Games are all about creating something enjoyable. For that to happen, you need a playful spirit, storytelling abilities and a willingness to entertain. All of that amounts to a particular mindset you can foster in your teams, encouraging them to develop skills you can later use in your favor.

For instance, you use that mindset to “gamify” the projects on which you work. You can reimagine tasks as quests, provide rewards for teams that complete the most “missions” or even use the idea of “progress bars” to analyze a project’s evolution. The idea is to spring that playful spirit into action!

Complexity Management

Game development often involves creating complex systems that work together seamlessly. From contemplating hardware requirements to orchestrating multiple technologies aiming for the highest performance possible, creating games isn’t precisely easy. But in there lies the lesson you can learn from gaming development teams.

Understanding how video game development works can help you see ways to deal with complexity in your own workflow. For instance, you can learn a lot about iterative design as engineers develop their video games through multiple testing and refinement instances. You can also understand how to better work collaboratively on complex projects from video game teams, as they often result from the teamwork of developers, artists, designers and other specialists pursuing a common goal.

Demand Handling

The gaming industry is incredibly competitive, with high demands for quality and innovation. Video game development teams know how to work under pressure and deliver results that exceed the expectations of an insatiable audience. How do they do that? Through robust processes where feedback is key. You should imitate them!

Paying attention to your target audience is extremely important to enhance your brand’s experience. Playtesting, social media monitoring and in-game analytics are some of the techniques you can lift from the gaming world to gather that precious feedback.

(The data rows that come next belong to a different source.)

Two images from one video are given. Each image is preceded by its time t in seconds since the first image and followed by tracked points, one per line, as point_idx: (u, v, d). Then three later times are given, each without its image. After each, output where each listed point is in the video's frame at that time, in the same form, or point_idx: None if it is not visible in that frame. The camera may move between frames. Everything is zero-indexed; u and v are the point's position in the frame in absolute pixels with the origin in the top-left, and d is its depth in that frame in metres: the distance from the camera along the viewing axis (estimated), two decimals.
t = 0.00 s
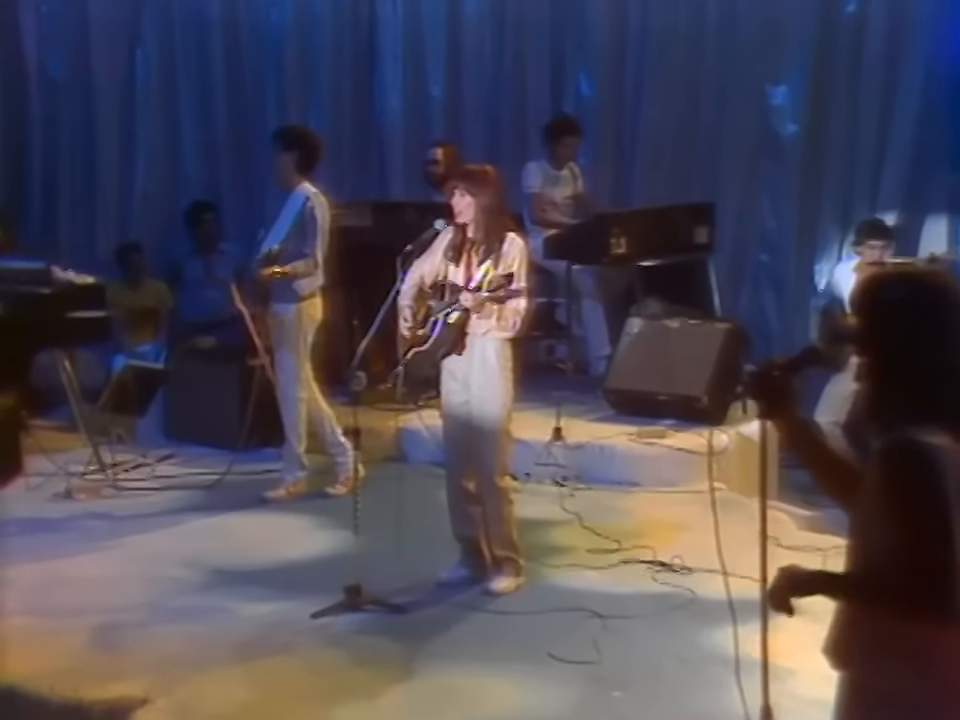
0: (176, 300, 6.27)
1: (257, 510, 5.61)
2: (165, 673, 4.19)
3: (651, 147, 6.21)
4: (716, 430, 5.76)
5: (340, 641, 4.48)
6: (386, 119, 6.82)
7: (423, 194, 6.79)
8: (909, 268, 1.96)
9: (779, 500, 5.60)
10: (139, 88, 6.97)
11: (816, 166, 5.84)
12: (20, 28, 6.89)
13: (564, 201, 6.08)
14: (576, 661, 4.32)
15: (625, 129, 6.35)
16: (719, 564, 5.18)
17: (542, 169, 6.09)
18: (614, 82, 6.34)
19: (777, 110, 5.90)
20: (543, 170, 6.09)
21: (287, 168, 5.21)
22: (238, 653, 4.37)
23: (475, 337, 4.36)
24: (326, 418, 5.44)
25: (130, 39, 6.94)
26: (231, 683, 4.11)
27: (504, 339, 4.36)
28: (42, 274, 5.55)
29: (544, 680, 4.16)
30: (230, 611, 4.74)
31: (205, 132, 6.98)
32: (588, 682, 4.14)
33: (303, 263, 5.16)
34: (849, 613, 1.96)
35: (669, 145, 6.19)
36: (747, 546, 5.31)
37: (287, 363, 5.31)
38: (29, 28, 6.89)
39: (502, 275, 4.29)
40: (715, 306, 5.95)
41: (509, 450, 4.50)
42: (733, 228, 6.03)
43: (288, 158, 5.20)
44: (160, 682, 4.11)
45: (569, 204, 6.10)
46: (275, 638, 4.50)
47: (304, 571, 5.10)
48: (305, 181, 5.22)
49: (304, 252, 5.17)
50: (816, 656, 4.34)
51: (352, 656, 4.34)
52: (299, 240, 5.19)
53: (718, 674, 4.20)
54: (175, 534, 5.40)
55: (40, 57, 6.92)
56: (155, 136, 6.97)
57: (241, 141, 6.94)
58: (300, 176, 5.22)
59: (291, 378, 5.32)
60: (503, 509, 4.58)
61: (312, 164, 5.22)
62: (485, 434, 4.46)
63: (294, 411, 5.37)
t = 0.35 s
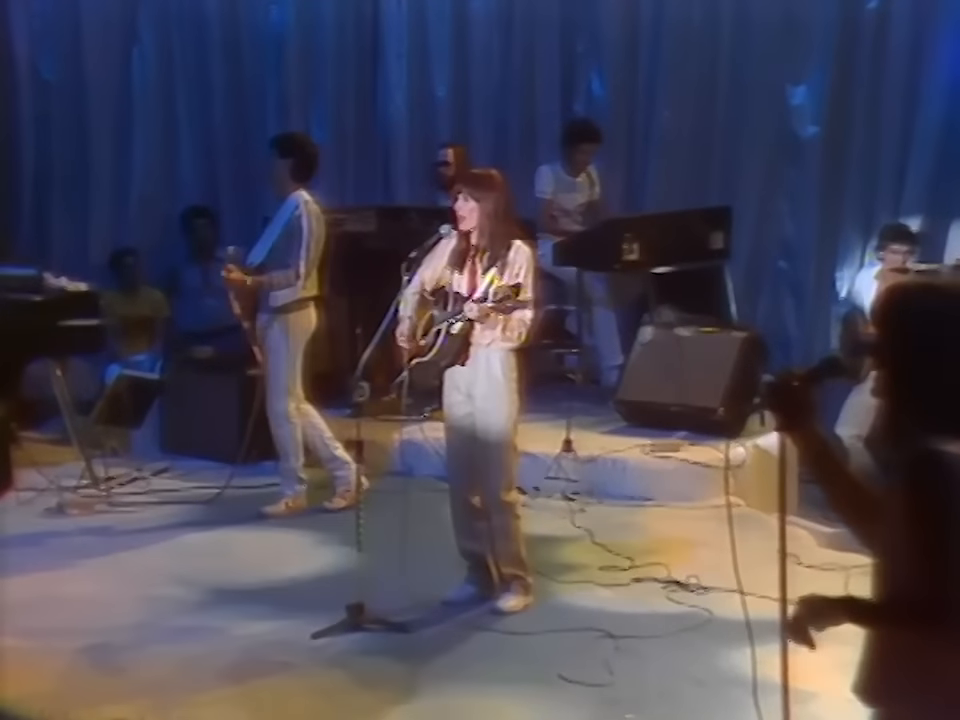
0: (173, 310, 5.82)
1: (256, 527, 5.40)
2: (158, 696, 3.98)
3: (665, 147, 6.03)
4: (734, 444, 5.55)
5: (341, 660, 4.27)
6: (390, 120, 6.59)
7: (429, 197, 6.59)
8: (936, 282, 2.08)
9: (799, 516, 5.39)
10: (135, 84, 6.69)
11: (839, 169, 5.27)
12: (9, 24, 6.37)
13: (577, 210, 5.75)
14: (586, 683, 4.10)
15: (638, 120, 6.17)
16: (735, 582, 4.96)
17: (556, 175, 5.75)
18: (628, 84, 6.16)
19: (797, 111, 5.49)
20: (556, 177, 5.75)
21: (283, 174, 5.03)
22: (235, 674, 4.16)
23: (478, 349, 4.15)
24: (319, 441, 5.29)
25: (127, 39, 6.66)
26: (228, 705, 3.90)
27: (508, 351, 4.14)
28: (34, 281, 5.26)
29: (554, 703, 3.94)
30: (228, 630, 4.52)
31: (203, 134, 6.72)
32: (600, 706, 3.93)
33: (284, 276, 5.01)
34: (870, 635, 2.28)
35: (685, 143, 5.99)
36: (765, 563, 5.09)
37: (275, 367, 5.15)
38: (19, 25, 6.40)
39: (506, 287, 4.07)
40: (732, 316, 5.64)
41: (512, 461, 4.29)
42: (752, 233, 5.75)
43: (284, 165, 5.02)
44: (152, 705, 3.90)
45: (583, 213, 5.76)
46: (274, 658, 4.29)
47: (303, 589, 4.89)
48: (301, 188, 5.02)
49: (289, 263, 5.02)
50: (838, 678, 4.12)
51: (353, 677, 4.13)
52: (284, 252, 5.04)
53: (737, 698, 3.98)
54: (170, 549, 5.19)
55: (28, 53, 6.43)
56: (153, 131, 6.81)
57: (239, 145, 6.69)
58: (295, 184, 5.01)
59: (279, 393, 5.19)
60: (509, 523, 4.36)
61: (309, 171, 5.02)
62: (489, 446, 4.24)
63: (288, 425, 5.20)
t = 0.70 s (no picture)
0: (167, 312, 5.71)
1: (253, 540, 5.15)
2: None
3: (682, 143, 5.78)
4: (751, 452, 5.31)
5: (343, 679, 4.03)
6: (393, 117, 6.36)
7: (433, 197, 6.36)
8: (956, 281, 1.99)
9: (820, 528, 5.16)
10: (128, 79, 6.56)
11: (861, 168, 5.34)
12: None
13: (588, 210, 5.61)
14: (597, 702, 3.87)
15: (653, 122, 5.90)
16: (754, 599, 4.72)
17: (566, 173, 5.63)
18: (641, 81, 5.87)
19: (818, 106, 5.44)
20: (567, 176, 5.62)
21: (284, 173, 4.80)
22: (231, 695, 3.92)
23: (482, 354, 3.93)
24: (321, 451, 5.03)
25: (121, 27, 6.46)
26: None
27: (515, 356, 3.92)
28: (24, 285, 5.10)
29: None
30: (224, 649, 4.28)
31: (200, 130, 6.57)
32: None
33: (276, 278, 4.76)
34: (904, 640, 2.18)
35: (704, 139, 5.74)
36: (786, 579, 4.86)
37: (273, 371, 4.91)
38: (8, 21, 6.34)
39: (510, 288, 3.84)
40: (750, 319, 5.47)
41: (513, 473, 4.06)
42: (769, 232, 5.61)
43: (284, 163, 4.79)
44: None
45: (592, 213, 5.62)
46: (272, 677, 4.06)
47: (302, 605, 4.65)
48: (302, 187, 4.77)
49: (284, 266, 4.76)
50: (865, 698, 3.88)
51: (356, 697, 3.90)
52: (279, 255, 4.77)
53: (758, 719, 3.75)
54: (164, 564, 4.96)
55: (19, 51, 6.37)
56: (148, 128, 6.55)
57: (240, 143, 6.50)
58: (296, 183, 4.78)
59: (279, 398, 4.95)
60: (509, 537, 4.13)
61: (312, 171, 4.79)
62: (488, 453, 4.01)
63: (289, 431, 4.98)
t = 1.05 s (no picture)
0: (161, 318, 5.56)
1: (249, 556, 4.92)
2: None
3: (695, 142, 5.58)
4: (769, 465, 5.08)
5: (343, 702, 3.80)
6: (399, 115, 6.13)
7: (436, 200, 6.13)
8: None
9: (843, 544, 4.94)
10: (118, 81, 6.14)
11: (884, 164, 5.30)
12: None
13: (597, 211, 5.41)
14: None
15: (665, 118, 5.73)
16: (773, 617, 4.49)
17: (574, 173, 5.41)
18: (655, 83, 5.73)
19: (839, 102, 5.34)
20: (575, 176, 5.40)
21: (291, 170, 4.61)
22: None
23: (494, 358, 3.75)
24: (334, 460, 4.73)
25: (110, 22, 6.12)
26: None
27: (529, 359, 3.73)
28: (10, 287, 4.98)
29: None
30: (219, 669, 4.05)
31: (196, 130, 6.21)
32: None
33: (280, 279, 4.54)
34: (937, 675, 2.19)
35: (719, 138, 5.57)
36: (805, 597, 4.63)
37: (285, 376, 4.65)
38: None
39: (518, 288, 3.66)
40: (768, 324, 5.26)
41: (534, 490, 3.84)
42: (788, 235, 5.44)
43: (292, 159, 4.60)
44: None
45: (601, 216, 5.41)
46: (268, 700, 3.82)
47: (298, 623, 4.42)
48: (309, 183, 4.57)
49: (287, 268, 4.54)
50: None
51: None
52: (284, 254, 4.57)
53: None
54: (155, 580, 4.72)
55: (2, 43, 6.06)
56: (139, 131, 6.15)
57: (237, 144, 6.21)
58: (303, 180, 4.58)
59: (290, 404, 4.68)
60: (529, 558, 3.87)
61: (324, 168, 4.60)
62: (505, 468, 3.80)
63: (297, 438, 4.71)
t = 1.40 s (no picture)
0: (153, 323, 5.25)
1: (244, 574, 4.67)
2: None
3: (713, 139, 5.38)
4: (789, 478, 4.85)
5: None
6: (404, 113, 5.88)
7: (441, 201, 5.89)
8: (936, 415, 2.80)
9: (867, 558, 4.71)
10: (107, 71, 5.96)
11: (911, 162, 5.11)
12: None
13: (609, 211, 5.15)
14: None
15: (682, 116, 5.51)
16: (795, 637, 4.25)
17: (584, 173, 5.18)
18: (671, 83, 5.51)
19: (863, 97, 5.15)
20: (585, 175, 5.17)
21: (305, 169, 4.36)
22: None
23: (515, 372, 3.67)
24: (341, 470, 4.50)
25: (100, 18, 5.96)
26: None
27: (550, 370, 3.67)
28: None
29: None
30: (212, 694, 3.81)
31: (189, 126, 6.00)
32: None
33: (301, 283, 4.32)
34: None
35: (735, 134, 5.36)
36: (829, 616, 4.38)
37: (298, 383, 4.40)
38: None
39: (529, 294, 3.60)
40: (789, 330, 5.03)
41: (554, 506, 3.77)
42: (809, 240, 5.24)
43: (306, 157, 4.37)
44: None
45: (614, 218, 5.16)
46: None
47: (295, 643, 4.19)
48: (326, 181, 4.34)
49: (306, 271, 4.32)
50: None
51: None
52: (301, 257, 4.35)
53: None
54: (146, 598, 4.49)
55: None
56: (130, 126, 5.96)
57: (234, 142, 5.99)
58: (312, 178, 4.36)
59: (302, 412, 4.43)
60: (547, 572, 3.80)
61: (340, 165, 4.37)
62: (527, 484, 3.72)
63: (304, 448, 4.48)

The best thing about them is that they work both for internal and external audiences, so you can improve your entire workflow using them.

Communal Sense

Anyone who has been involved with video games in some capacity can tell you that, behind them, there are vibrant communities organized around common goals. From the development teams themselves to the esports squads in the most competitive leagues and beyond, video games inspire people to connect with each other in positive ways.

I suspect I don’t need to explain how important that can be for your operations. Inspired and motivated people are more productive and efficient and less likely to leave your company. And what better way to motivate and inspire them than having a common goal and sense of belonging? The playful spirit I’ve already mentioned is crucial to do this, as are the gamification elements you can introduce in your work. Corporate culture can (and should) be fun.

Acknowledging Gaming’s Value

People might have ignored William Higinbotham’s purpose back in the ’50s and just focused on the entertainment aspect of his game. However, I think he accomplished his mission. He showed the Donner Model 30’s possibilities through an exciting lens and got everyone interested in the machine.

That’s precisely what gaming can give you, as long as you’re willing to get past the entertainment part to dive right into how engineers imagine and build their games. Hopefully, the points I’ve shared above can help you reimagine your operations and instill a different vibe in your company.